After repressing and imprisoning academics who sought an end to the ongoing violence in the southeastern region of Turkey, President Recep Tayyip Erdogan launched a vocal broadside against them in a speech to hundreds of regional mukhtars at his palace residence on Wednesday.

​Erdogan accused academics of offering vocal political support for the Kurdistan Workers’ Party (PKK) over a period of many years. Castigating the academics verbally as ‘intelligentsia,’ the leader accused them of being immoral because they publicly labeled his so-called security operation against Kurds as a ‘massacre.’

​“For years, they had been making propaganda for the separatist terrorist organization in an indirect way. This time, with this statement they signed, they did it openly,” Erdogan said.

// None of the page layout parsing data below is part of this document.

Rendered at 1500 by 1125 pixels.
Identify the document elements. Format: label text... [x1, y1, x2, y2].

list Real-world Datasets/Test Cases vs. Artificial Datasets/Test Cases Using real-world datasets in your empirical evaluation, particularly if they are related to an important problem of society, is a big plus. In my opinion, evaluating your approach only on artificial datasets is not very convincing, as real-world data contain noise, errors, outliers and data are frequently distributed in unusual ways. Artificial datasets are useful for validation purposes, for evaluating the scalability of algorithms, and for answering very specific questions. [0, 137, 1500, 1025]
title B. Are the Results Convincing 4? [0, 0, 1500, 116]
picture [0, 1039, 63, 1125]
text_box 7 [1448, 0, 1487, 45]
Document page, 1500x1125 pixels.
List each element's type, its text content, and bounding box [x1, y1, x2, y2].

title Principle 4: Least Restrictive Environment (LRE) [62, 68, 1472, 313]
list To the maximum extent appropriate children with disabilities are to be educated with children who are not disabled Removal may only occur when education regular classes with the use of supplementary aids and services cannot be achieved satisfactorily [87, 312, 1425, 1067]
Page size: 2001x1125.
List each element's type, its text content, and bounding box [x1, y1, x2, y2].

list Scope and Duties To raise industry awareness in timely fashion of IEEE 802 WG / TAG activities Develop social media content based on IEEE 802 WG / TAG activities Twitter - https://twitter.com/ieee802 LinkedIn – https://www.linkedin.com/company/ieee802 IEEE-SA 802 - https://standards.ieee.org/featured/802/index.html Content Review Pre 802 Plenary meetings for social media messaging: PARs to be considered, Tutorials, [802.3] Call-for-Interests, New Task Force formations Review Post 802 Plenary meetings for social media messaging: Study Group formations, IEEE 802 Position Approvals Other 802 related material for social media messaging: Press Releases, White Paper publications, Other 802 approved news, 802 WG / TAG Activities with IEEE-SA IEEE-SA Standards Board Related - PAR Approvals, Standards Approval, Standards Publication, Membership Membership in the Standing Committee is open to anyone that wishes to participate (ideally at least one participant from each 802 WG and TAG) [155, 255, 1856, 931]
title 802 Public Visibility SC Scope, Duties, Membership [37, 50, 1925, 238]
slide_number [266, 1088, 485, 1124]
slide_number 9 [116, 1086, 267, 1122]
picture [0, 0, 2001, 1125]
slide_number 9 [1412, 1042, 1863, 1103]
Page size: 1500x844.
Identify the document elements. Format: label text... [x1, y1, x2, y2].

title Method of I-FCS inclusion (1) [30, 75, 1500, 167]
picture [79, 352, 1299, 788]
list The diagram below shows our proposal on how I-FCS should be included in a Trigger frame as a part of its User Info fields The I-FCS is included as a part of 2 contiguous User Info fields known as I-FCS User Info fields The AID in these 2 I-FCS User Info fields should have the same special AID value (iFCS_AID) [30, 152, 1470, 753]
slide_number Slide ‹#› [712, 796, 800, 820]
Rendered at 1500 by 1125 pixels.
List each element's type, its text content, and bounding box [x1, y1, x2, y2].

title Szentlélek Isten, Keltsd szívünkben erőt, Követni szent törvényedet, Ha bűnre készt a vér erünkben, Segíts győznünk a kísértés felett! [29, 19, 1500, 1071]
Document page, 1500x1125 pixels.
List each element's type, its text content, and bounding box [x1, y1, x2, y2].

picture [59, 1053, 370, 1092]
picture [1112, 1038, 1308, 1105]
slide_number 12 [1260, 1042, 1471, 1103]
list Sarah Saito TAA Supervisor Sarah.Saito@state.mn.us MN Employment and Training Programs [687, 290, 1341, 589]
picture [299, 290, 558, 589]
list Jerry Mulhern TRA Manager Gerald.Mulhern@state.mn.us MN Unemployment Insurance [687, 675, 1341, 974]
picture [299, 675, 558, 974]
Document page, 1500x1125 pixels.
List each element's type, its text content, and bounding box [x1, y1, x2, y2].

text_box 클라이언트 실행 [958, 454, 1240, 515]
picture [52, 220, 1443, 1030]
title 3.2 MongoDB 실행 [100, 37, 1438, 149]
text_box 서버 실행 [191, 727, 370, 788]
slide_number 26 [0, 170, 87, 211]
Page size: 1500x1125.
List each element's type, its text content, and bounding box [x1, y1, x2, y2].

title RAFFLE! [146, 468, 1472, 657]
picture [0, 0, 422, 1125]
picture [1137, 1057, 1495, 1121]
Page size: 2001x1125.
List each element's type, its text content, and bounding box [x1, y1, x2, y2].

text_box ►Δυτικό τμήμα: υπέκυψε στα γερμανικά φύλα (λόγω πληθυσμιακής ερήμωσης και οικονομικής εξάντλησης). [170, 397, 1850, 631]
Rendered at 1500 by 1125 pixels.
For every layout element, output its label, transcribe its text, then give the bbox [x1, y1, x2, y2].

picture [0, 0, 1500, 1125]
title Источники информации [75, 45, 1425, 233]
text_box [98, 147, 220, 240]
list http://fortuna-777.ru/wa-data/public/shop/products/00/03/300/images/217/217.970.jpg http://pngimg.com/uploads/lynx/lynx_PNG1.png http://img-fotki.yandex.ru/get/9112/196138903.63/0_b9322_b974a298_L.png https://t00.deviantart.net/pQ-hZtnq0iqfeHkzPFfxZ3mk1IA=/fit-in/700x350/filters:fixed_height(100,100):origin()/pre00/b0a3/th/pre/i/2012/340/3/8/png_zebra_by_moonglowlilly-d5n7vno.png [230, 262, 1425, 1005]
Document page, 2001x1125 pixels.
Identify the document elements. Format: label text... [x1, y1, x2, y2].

​The politically embattled president stated that politicians and intellectuals expressing opposition to his government for its brutal actions against the Kurds were ‘heartless and despicable people.’

“Let me say this clearly: I abhor this mentality that gives academic or political fatwa (decree) to the terrorist organization to attack public officials while merely saying ‘they should not do it’ in response to the killing of civilians,” Erdogan exclaimed.

​Last week, Turkish authorities detained 18 academics after over 1,400 scholars from 89 universities signed a petition urging the government to “stop the massacre and deportation” of Kurds in the southeast of the country. The arrested teachers were accused of ‘terrorist propaganda,’ in a move which human rights groups and intellectuals around the world quickly condemned.

​The academic community responded with a new, more forceful petition, Sputnik Turkey has reported.